[Saved data entries]
#####

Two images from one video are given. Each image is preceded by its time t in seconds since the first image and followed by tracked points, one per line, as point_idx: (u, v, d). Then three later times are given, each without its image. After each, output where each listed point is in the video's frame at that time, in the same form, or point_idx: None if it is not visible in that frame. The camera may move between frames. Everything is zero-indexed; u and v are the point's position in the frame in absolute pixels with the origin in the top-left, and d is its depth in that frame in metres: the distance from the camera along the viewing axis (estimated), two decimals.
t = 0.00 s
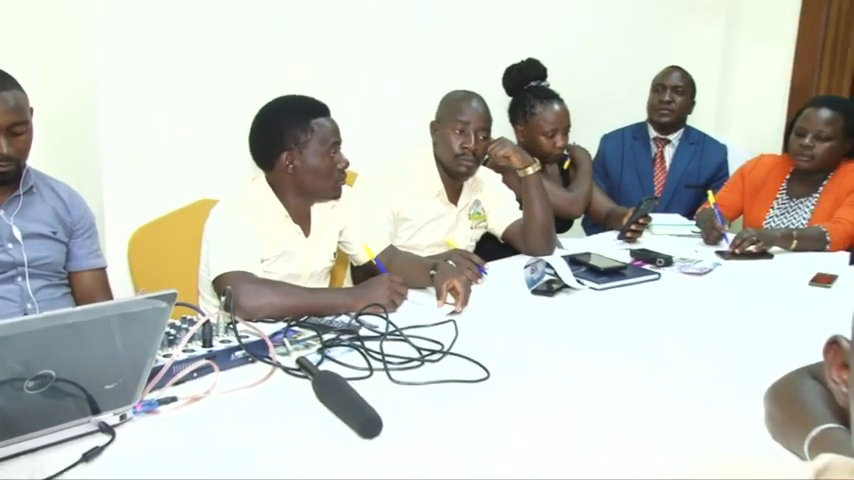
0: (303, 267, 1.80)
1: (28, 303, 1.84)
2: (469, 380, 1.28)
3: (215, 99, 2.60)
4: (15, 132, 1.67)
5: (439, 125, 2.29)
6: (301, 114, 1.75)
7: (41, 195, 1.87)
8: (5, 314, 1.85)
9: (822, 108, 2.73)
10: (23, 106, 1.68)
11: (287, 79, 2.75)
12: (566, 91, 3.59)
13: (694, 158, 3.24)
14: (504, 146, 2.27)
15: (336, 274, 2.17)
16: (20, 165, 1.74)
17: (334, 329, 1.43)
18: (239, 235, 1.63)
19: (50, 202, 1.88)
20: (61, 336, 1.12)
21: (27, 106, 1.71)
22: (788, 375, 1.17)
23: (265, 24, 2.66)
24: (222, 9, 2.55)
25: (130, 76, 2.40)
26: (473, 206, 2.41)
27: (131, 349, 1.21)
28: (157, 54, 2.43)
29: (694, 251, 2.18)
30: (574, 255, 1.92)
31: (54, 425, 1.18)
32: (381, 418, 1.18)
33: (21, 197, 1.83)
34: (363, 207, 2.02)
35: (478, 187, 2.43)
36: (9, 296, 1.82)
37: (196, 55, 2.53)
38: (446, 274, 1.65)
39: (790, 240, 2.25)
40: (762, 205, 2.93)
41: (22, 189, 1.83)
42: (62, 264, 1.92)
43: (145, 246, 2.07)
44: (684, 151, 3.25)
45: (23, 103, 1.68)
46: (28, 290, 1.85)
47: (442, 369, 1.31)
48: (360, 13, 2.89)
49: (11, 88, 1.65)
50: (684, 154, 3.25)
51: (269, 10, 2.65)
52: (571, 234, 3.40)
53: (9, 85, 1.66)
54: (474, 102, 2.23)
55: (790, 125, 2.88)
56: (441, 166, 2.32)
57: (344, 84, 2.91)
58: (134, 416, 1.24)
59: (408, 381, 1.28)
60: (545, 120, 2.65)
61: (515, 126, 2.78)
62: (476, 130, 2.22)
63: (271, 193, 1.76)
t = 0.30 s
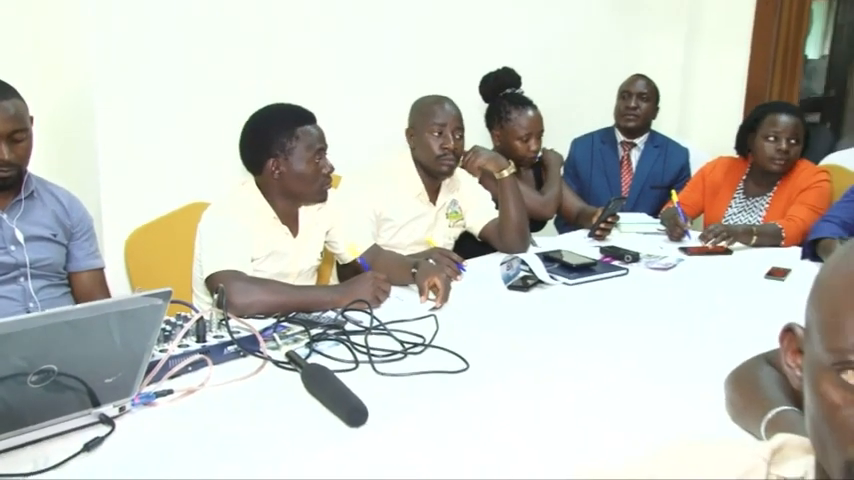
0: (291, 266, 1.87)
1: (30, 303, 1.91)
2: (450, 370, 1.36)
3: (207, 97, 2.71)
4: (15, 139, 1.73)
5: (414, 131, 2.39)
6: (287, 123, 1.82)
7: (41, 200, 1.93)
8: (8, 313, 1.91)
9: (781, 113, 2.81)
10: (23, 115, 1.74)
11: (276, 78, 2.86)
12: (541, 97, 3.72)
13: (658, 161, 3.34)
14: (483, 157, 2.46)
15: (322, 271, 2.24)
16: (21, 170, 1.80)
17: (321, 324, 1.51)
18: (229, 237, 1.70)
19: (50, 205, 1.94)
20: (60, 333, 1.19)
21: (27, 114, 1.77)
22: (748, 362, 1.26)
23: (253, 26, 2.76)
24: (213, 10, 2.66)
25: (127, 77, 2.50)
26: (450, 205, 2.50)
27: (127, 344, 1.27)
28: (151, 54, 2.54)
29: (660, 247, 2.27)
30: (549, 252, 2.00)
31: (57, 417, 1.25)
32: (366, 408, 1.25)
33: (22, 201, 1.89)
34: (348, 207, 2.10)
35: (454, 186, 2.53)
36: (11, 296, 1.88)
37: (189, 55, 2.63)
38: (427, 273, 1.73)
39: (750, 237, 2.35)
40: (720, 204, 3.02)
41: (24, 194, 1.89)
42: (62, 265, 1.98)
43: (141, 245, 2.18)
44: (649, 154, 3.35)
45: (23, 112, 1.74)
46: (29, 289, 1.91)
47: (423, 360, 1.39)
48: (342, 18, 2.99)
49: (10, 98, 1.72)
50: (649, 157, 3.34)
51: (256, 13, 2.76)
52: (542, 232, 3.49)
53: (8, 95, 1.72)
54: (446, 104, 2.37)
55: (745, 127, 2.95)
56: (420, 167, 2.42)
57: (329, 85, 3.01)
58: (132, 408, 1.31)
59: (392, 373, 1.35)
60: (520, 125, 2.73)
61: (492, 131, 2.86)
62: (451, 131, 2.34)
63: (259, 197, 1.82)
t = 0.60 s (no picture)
0: (280, 263, 1.94)
1: (29, 300, 2.04)
2: (428, 361, 1.44)
3: (204, 97, 2.80)
4: (15, 145, 1.82)
5: (393, 136, 2.47)
6: (271, 129, 1.91)
7: (40, 203, 2.06)
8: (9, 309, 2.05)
9: (736, 117, 2.93)
10: (21, 122, 1.84)
11: (268, 77, 2.95)
12: (515, 101, 3.83)
13: (622, 165, 3.44)
14: (456, 159, 2.53)
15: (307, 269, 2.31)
16: (19, 175, 1.89)
17: (306, 318, 1.59)
18: (218, 234, 1.78)
19: (48, 209, 2.07)
20: (59, 329, 1.25)
21: (26, 122, 1.86)
22: (706, 349, 1.35)
23: (246, 29, 2.85)
24: (210, 12, 2.74)
25: (125, 77, 2.58)
26: (427, 204, 2.58)
27: (123, 338, 1.34)
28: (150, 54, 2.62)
29: (625, 243, 2.37)
30: (522, 249, 2.09)
31: (55, 408, 1.31)
32: (350, 396, 1.33)
33: (22, 204, 2.01)
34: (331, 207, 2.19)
35: (430, 186, 2.61)
36: (12, 293, 2.02)
37: (186, 56, 2.72)
38: (407, 269, 1.81)
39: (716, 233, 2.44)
40: (679, 204, 3.12)
41: (23, 197, 2.02)
42: (60, 264, 2.12)
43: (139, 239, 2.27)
44: (614, 156, 3.44)
45: (22, 119, 1.84)
46: (28, 288, 2.05)
47: (404, 351, 1.48)
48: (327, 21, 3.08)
49: (10, 106, 1.81)
50: (614, 161, 3.44)
51: (249, 16, 2.85)
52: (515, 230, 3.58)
53: (8, 103, 1.81)
54: (421, 109, 2.47)
55: (703, 130, 3.06)
56: (399, 168, 2.50)
57: (319, 86, 3.11)
58: (128, 400, 1.38)
59: (374, 363, 1.44)
60: (493, 129, 2.82)
61: (467, 135, 2.95)
62: (428, 133, 2.44)
63: (246, 197, 1.90)
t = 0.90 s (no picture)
0: (263, 260, 2.06)
1: (27, 297, 2.14)
2: (403, 351, 1.55)
3: (211, 91, 2.97)
4: (14, 152, 1.91)
5: (371, 140, 2.57)
6: (248, 132, 2.01)
7: (36, 205, 2.15)
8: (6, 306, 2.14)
9: (685, 124, 3.09)
10: (19, 129, 1.92)
11: (268, 77, 3.11)
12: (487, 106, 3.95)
13: (582, 167, 3.56)
14: (426, 160, 2.66)
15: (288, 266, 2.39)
16: (16, 179, 1.97)
17: (288, 311, 1.71)
18: (204, 234, 1.90)
19: (43, 210, 2.17)
20: (56, 322, 1.32)
21: (23, 129, 1.94)
22: (659, 338, 1.47)
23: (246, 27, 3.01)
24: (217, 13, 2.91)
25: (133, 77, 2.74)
26: (401, 204, 2.68)
27: (115, 331, 1.42)
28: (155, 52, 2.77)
29: (586, 240, 2.49)
30: (490, 246, 2.20)
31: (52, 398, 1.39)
32: (330, 385, 1.43)
33: (19, 207, 2.10)
34: (309, 207, 2.30)
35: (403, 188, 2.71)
36: (10, 291, 2.11)
37: (187, 56, 2.86)
38: (382, 266, 1.92)
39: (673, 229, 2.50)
40: (634, 204, 3.24)
41: (20, 200, 2.11)
42: (55, 263, 2.22)
43: (132, 238, 2.37)
44: (575, 161, 3.56)
45: (20, 127, 1.92)
46: (26, 285, 2.15)
47: (381, 342, 1.58)
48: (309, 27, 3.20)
49: (9, 114, 1.89)
50: (574, 165, 3.56)
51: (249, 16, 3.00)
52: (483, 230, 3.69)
53: (7, 112, 1.89)
54: (397, 116, 2.57)
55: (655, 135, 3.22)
56: (375, 167, 2.59)
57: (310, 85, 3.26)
58: (120, 389, 1.47)
59: (352, 353, 1.54)
60: (462, 134, 2.92)
61: (438, 140, 3.04)
62: (406, 140, 2.54)
63: (229, 197, 2.02)
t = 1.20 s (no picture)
0: (252, 258, 2.16)
1: (29, 295, 2.22)
2: (387, 344, 1.64)
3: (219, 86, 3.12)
4: (17, 158, 2.00)
5: (355, 144, 2.65)
6: (231, 136, 2.09)
7: (38, 209, 2.24)
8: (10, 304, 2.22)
9: (649, 128, 3.21)
10: (22, 137, 2.02)
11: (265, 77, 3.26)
12: (459, 111, 4.10)
13: (555, 169, 3.66)
14: (407, 164, 2.81)
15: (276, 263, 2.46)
16: (19, 184, 2.07)
17: (277, 308, 1.80)
18: (197, 234, 2.01)
19: (45, 213, 2.25)
20: (56, 319, 1.40)
21: (26, 137, 2.04)
22: (627, 330, 1.57)
23: (245, 28, 3.15)
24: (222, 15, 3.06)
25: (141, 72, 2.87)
26: (384, 205, 2.77)
27: (113, 327, 1.49)
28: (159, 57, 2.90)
29: (557, 239, 2.58)
30: (466, 244, 2.30)
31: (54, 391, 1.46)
32: (317, 376, 1.52)
33: (21, 210, 2.19)
34: (295, 208, 2.39)
35: (387, 190, 2.80)
36: (14, 290, 2.20)
37: (191, 53, 3.00)
38: (366, 264, 2.02)
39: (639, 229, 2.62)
40: (602, 204, 3.35)
41: (22, 204, 2.19)
42: (56, 263, 2.30)
43: (127, 240, 2.45)
44: (547, 163, 3.66)
45: (22, 135, 2.02)
46: (28, 284, 2.23)
47: (365, 336, 1.68)
48: (294, 32, 3.31)
49: (11, 123, 1.99)
50: (548, 167, 3.65)
51: (249, 16, 3.14)
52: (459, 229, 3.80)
53: (10, 119, 1.99)
54: (382, 122, 2.65)
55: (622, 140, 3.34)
56: (359, 171, 2.68)
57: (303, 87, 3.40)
58: (119, 382, 1.55)
59: (338, 347, 1.63)
60: (441, 139, 3.02)
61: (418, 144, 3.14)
62: (390, 145, 2.63)
63: (219, 199, 2.11)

#####

▸ TO DO
An exact copy of the lines above, from the one containing "38: (427, 273, 1.73)" through the one containing "63: (259, 197, 1.82)", is the whole of the answer.

▸ TASK RESULT
38: (427, 273, 1.73)
39: (750, 237, 2.35)
40: (720, 204, 3.02)
41: (24, 194, 1.89)
42: (62, 265, 1.98)
43: (141, 245, 2.18)
44: (649, 154, 3.35)
45: (23, 112, 1.74)
46: (29, 289, 1.91)
47: (423, 360, 1.39)
48: (342, 18, 2.99)
49: (10, 98, 1.72)
50: (649, 157, 3.34)
51: (256, 13, 2.76)
52: (542, 232, 3.49)
53: (8, 95, 1.72)
54: (446, 104, 2.37)
55: (745, 127, 2.95)
56: (420, 167, 2.42)
57: (329, 85, 3.01)
58: (132, 408, 1.31)
59: (392, 373, 1.35)
60: (520, 125, 2.73)
61: (492, 131, 2.86)
62: (451, 131, 2.34)
63: (259, 197, 1.82)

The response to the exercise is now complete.